Seufzend denke ich an Sabina, die mit ihren Drillingen nicht auf den Spielplatz und in alberne Musikstunden geht, sondern sie ins MoMa und zum CMJ Film Festival mitschleppt. Und statt ihnen gesmokte Puffärmel-Kleidchen anzuziehen, steckt sie sie in schwarze T-Shirts und Jeans aus Öko-Baumwolle, macht sie zu Mini-Sabinas und verwischt die Grenzen zwischen den Generationen.
«Aber hier scheint das Gegenteil der Fall zu sein.» Ich rede mich allmählich in Rage. «Alle sind komplett erwachsen , schon bevor sie Kinder haben. Es ist wie in den fünfziger Jahren, als die Leute sich mit einundzwanzig in ihre Eltern verwandelten. Ich spüre, dass wir es auch tun, Andy und ich. Es gibt kein Geheimnis mehr, keine Herausforderung, keine Passion, keine Schärfe. Das ist es einfach, verstehst du? Das ist unser Leben von jetzt an. Nur ist es Andys Leben. Nicht meins.»
«Er ist also froh, dass ihr umgezogen seid?», fragt Suzanne. «Er bereut den Kauf nicht?»
«Nein. Er ist begeistert. Er pfeift noch mehr als sonst. Er pfeift im Haus. Pfeift im Garten und in der Garage. Pfeift, wenn er zu Daddy ins Büro geht oder zum Golfspielen mit seinen Good Old Boys.»
«Good Old Boys? Ich dachte, du hättest gesagt, in Atlanta gibt es keine Rednecks?»
«Ich rede nicht von ‹Good-Old-Boy›-Rednecks. Ich rede von den Kotzkannen aus der Studentenverbindung.»
Suzanne lacht, und ich spüle ein paar übriggebliebene Müsli-Körnchen in den Tümpel aus Milch, so rosa wie ein Osterei, der im Abfluss steht. Ich habe Andys Lieblingsfrühstück einmal niedlich gefunden, aber in diesem Augenblick frage ich mich nur, welcher erwachsene, kinderlose Mann eigentlich pastellfarbene Frühstücksflocken mit einem Cartoon-Häschen auf der Schachtel isst.
«Hast du ihm gesagt, wie es dir geht?», fragt meine Schwester.

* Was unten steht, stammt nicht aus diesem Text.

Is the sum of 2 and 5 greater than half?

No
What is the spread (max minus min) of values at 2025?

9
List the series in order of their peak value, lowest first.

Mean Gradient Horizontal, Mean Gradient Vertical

«Nein. Das hat keinen Sinn.»
«Ehrlichkeit hat keinen Sinn?», fragt sie sanft.
Es ist das, was ich ihr immer sage, wenn sie und Vince Probleme haben. Sei offen. Teile deine Gefühle mit. Sprich alles aus . Plötzlich fällt mir auf, dass nicht nur unsere Rollen umgekehrt sind, sondern dass es auch leichter gesagt als getan ist, was ich ihr da rate. Es kommt einem nur leicht vor, wenn man relativ geringfügige Probleme hat. Und im Moment sind meine Probleme alles andere als geringfügig.
«Ich will nicht, dass Andy sich schuldig fühlt», sage ich – und das ist die komplizierte Wahrheit.

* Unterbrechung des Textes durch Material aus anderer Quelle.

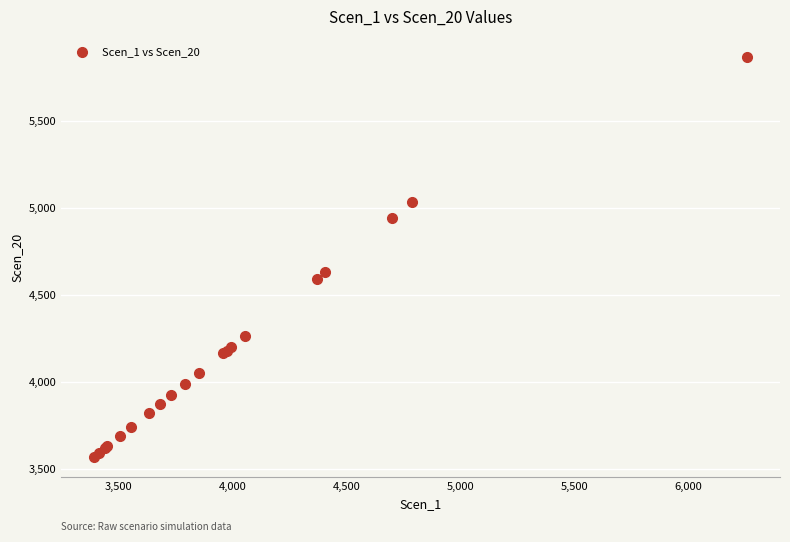

What Y value in the scatter plot is closest to 4719?

4633.3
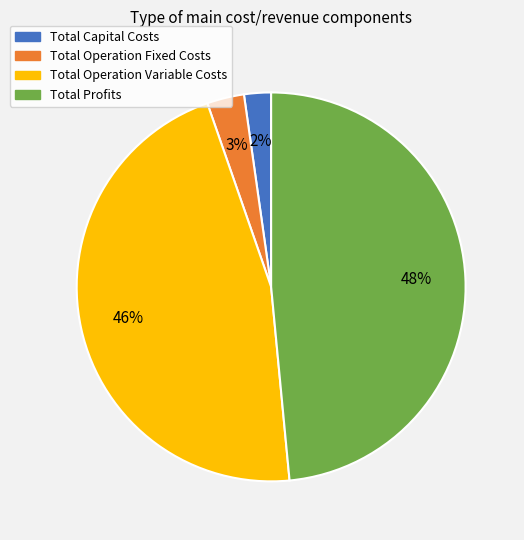

Which slice is the smallest?

Total Capital Costs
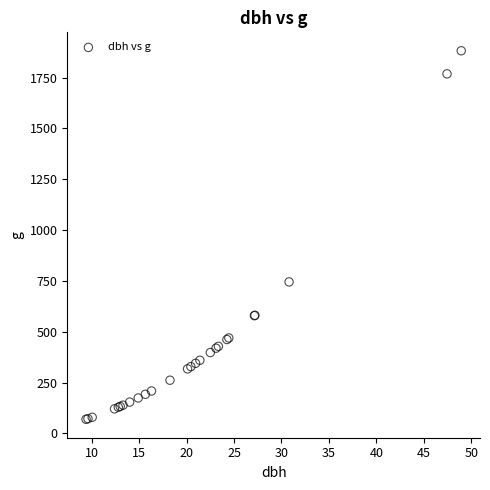

What Y value in the scatter plot is closest to 975?

745.1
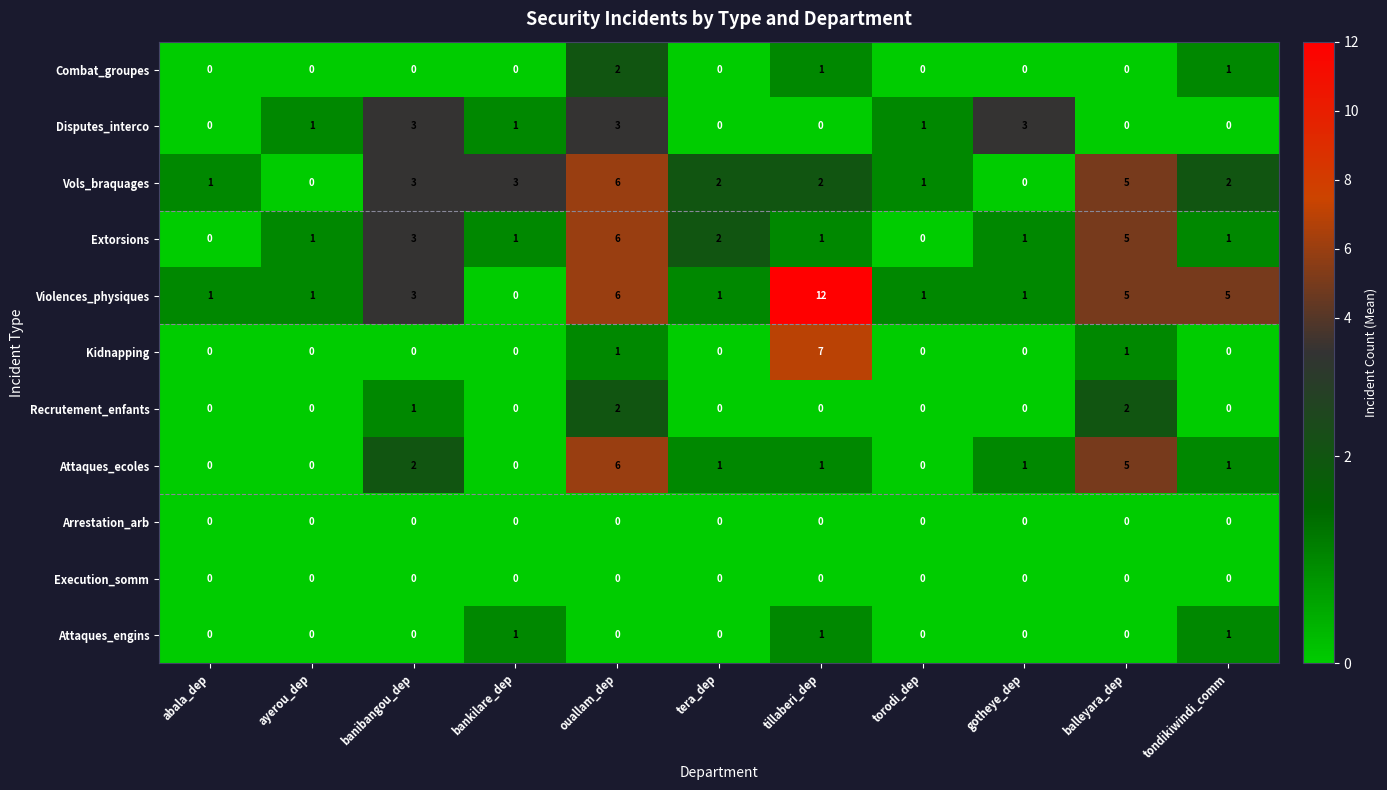

The Combat_groupes series shows 0 at gotheye_dep. True or false?

True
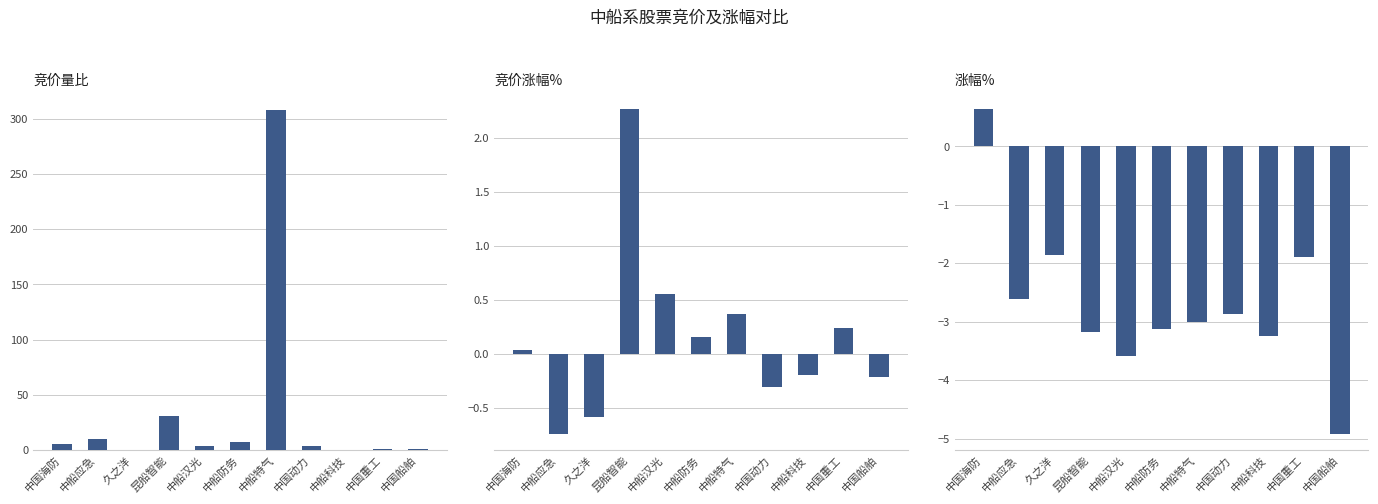

What is the difference between the highest and lowest values at 中船科技?

3.5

«Na ja, vielleicht sollte er sich schuldig fühlen», sagt Suzanne. «Er hat dich zu dem Umzug gezwungen.»
«Er hat mich zu gar nichts gezwungen.» Es beruhigt mich, dass ich das Bedürfnis habe, Andy in Schutz zu nehmen. «Er hat mir jede Menge Türen offen gelassen. Ich habe sie einfach nicht benutzt … Ich habe einfach keinen Widerstand geleistet.»

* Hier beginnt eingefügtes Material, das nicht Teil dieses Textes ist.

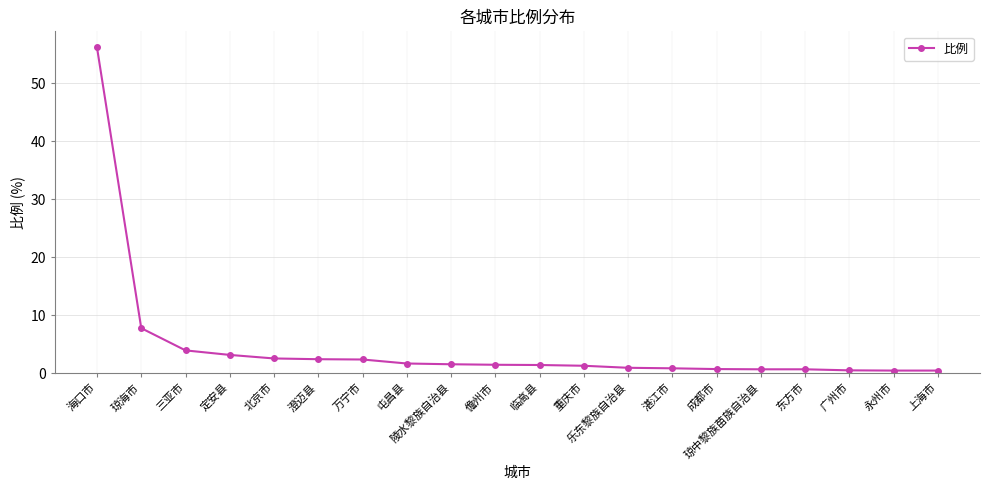

The value at 屯昌县 is 1.6. True or false?

True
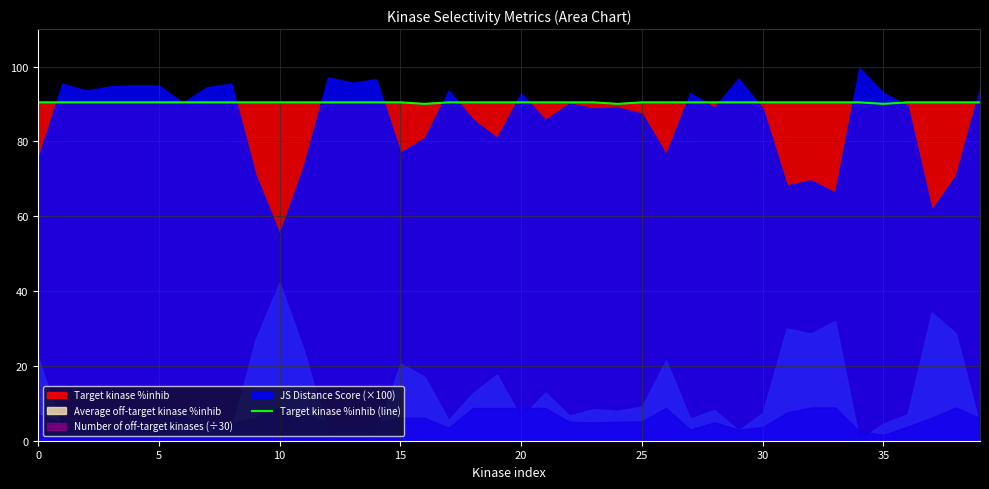

What is the minimum value for Target kinase %inhib (line)?

90.0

«Tja, das war dumm», sagt sie.
Ich wende mich von der Spüle ab und fühle mich, als wäre ich zehn, als ich antworte: «Selber dumm.»
Dreiundzwanzig
Ein paar Tage später liefert Oprah Winfrey die Geräuschuntermalung, während ich meiner Zwangsstörung nachgebe und glänzende weiße Etiketten für unsere Küchenschubladen beschrifte. Als ich das Wort Bratenwender drucke, klopft es an der Hintertür. Ich schaue auf und sehe Margot durch die Fensterscheibe.